When your Monday morning begins with a dead dog and ends with a dead boss, you know it's going to be one of those days. And breakfast TV reporter Cora Baxter has already had the weekend from hell, after the man she'd planned a fabulous future with unceremoniously dumped her. Now Cora's much-hated boss has been murdered - the list of suspects isn't exactly short, but as the enquiry continues the trail leads frighteningly close to home. Why is Cora's rival, glamorous, bitchy newsreader Alice Lomas, so devastated by their boss's death? What dark secrets are Cora's camera crew hiding? And why has her now ex-boyfriend vanished? The race to stop the killer striking again is on...

Review
 
First, a big thank you to Jackie Kabler and Accent Press for providing me with an advance copy of The Dead Dog Day in return for an honest review. Also, apologies to the author for the delay in posting the review.

Story follows Cora Baxter, a TV reporter for a popular breakfast programme. Kabler, herself a former GMTV reporter, gives us a great insight into the world of breakfast TV as we follow Cora and her camera crew around the country from one location to the next as they concentrate on regional news stories which include some very early starts and some unusual locations. They say to write about what you know and I think Kabler’s past experience has given her plenty of material to write about.

When we first meet Cora, the rug has just been pulled out from under her feet (metaphorically speaking) when her boyfriend of 2 years, Justin, dumps her unceremoniously by telephone 2 days before Christmas, ruining her plans for their happy future together. Things then just go from bad to worse when, after a particularly stressful day, her much-hated boss Jeanette Kendrick is found murdered at the TV studio, making for a very uncomfortable working environment.

As handsome DI Adam Bradberry is put in charge of the investigation he faces the very difficult task of working out who killed the boss - young trainee producer Christina Evans, Cora's missing boyfriend Justin, Jeanette's partner Clancy Carter, budding director Sam, newsreader Alice Lomas etc...? Jeanette, in the couple of pages where we meet her, is instantly such a deliciously unlikeable character, so demanding and critical, that the list of suspects just keeps growing and growing! The situation also leads Cora and her colleagues to understandably begin questioning which one of them might be guilty of such an awful crime!

Cora is a great main character. She’s smart, hard-working, career-minded and a great friend. In a world of celebrities and egos, Cora seems to be a genuinely nice person. If life throws a curve ball her way, she just adjusts her stance and carries on going. The supporting cast are a varied bunch and add great dimension to the story. I particularly liked the close and supportive relationship that Cora has built up with her camera crew, Rodney, Nathan & Scott.

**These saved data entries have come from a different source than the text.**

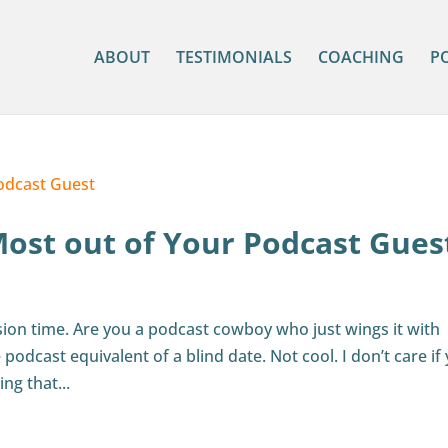
ABOUT
TESTIMONIALS
COACHING
P
Most out of Your Podcast Gues
sion time. Are you a podcast cowboy who just wings it with
podcast equivalent of a blind date. Not cool. I don’t care if
ing that...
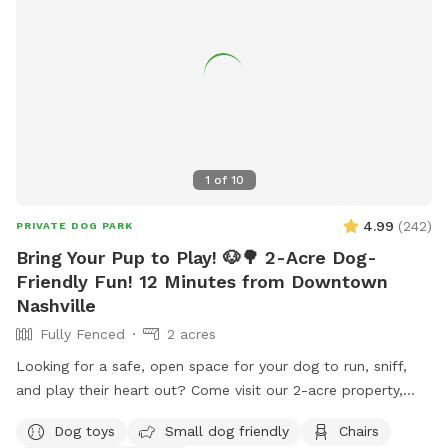
1
of
10
4.99
(
242
)
PRIVATE DOG PARK
Bring Your Pup to Play! 🐶🌳 2-Acre Dog-
Friendly Fun! 12 Minutes from Downtown
Nashville
Fully Fenced
2 acres
Looking for a safe, open space for your dog to run, sniff,
and play their heart out? Come visit our 2-acre property,
where we’re sharing the front 2-acre yard just for you and
Dog toys
Small dog friendly
Chairs
your furry best friend! 🐾 This wide-open, grassy space is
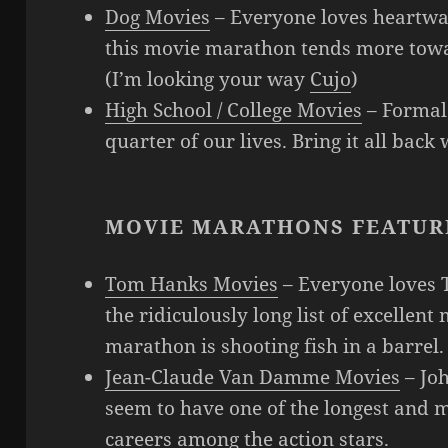
Dog Movies
– Everyone loves heartwa
this movie marathon tends more towa
(I’m looking your way
Cujo
)
High School / College Movies
– Formal 
quarter of our lives. Bring it all back
MOVIE MARATHONS FEATUR
Tom Hanks Movies
– Everyone loves 
the ridiculously long list of excellen
marathon is shooting fish in a barrel.
Jean-Claude Van Damme Movies
– Jo
seem to have one of the longest and
careers among the action stars.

They are constantly shoved together in close quarters and for long hours, making for an efficient and well-working crew. There is a lot of banter flying around between them and that adds a great light-hearted element to the story.  Kabler has also included some great characters that the reader will love to hate in the form of Jeanette and newsreader Alice Lomas, two women who appear to be as thoroughly unpleasant as each other.

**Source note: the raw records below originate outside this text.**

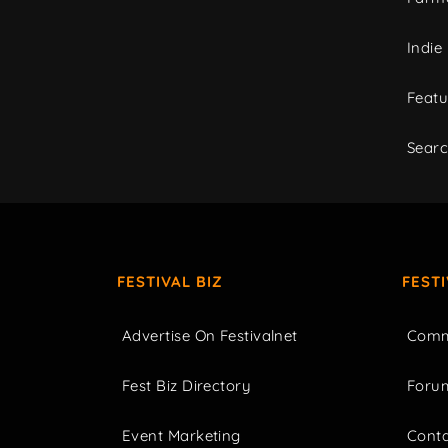
Indie
Featu
Sear
FESTIVAL BIZ
FEST
Advertise On Festivalnet
Comm
Fest Biz Directory
Foru
Event Marketing
Cont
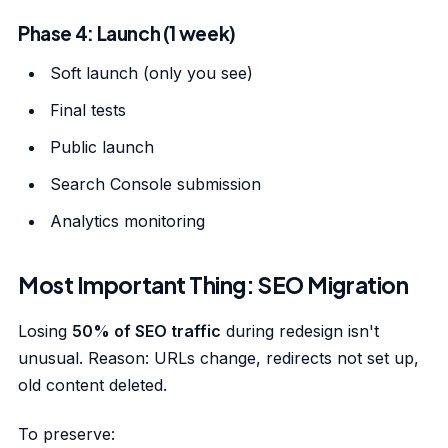
Phase 4: Launch (1 week)
Soft launch (only you see)
Final tests
Public launch
Search Console submission
Analytics monitoring
Most Important Thing: SEO Migration
Losing
50% of SEO traffic
during redesign isn't
unusual. Reason: URLs change, redirects not set up,
old content deleted.
To preserve:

Cora’s newly re-started love life is also a point of interest in the story. After a very funny and drunken first meeting with TV star Benjamin Boland, Cora finds herself being pursued for a date, something that she finds very flattering after her recent romantic disaster. For me, Cora seemed to jump in to this new relationship very quickly bearing in mind how recently her previous relationship had ended. However, I imagine that realistically when one long term relationship ends, a lot of peole will be overly keen to regain the companionship and security that comes with a relationship. The situation is, however, somewhat complicated by the immediate chemistry between her and DI Bradberry as he continues to investigate the murder.

I liked that the book was told from a dual point of view. The majority of the story is told through Cora’s eyes, however it will flit occasionally to the killer’s viewpoint and it is interesting to read how they were perceiving the events unfolding. Hearing from the killer helped to build a feeling of suspense as, by their presence in the story, the reader can tell that things have not yet reached a conclusion. I also liked the somewhat unique angle to the story in the fact that whilst being a murder mystery, the main character (Cora) does not get stuck in with some amateur sleuthing but is happy to let the police get on with their job.

I had my suspicions throughout as to who the killer might be, although I did change my mind on a few occasions. There are so many questions raised throughout the investigation – why is Alice so upset by their boss’ death? Where has Cora’s ex-boyfriend run off too? Why is Rodney being so secretive? How much did Sam want the director’s job? Who is sending Cora messages warning her she’s in danger? Will the killer get chance to strike again? The mystery is cleverly created by Kabler and the build-up to the reveal was well done, resulting in a satisfying ending to the story.

The Dead Dog Day is a perfectly balanced mix of crime novel and rom-com. The book is well-written and the writing style is engaging and fun. I found myself immediately caught up in the story. It contained a good mix of mystery, suspense, romance and humour.  Overall, this was a hugely entertaining read.

This may be a debut novel, but it did not feel that way and I am now expecting many more good things from Kabler. The Dead Dog Day is a fantastic choice for those looking for a slightly lighter crime novel – there’s little in the way of gore or ickyiness (I don’t think that’s a real word!) but there is a good story there.
 
I understand that this book is intended to be the first of a trio and I sincerely hope that we will be reading more about Cora Baxter in the not-to-distant future.
 
About the Author
 
Jackie Kabler spent 20 years as a journalist, starting in newspapers and then moving into TV as a reporter and newsreader. She is most famous for her time on GMTV, where she covered major stories such as the Soham murders and the 2004 tsunami, and also worked for ITV news and BBC Midlands. Jackie now works for QVC and lives between London and Gloucestershire.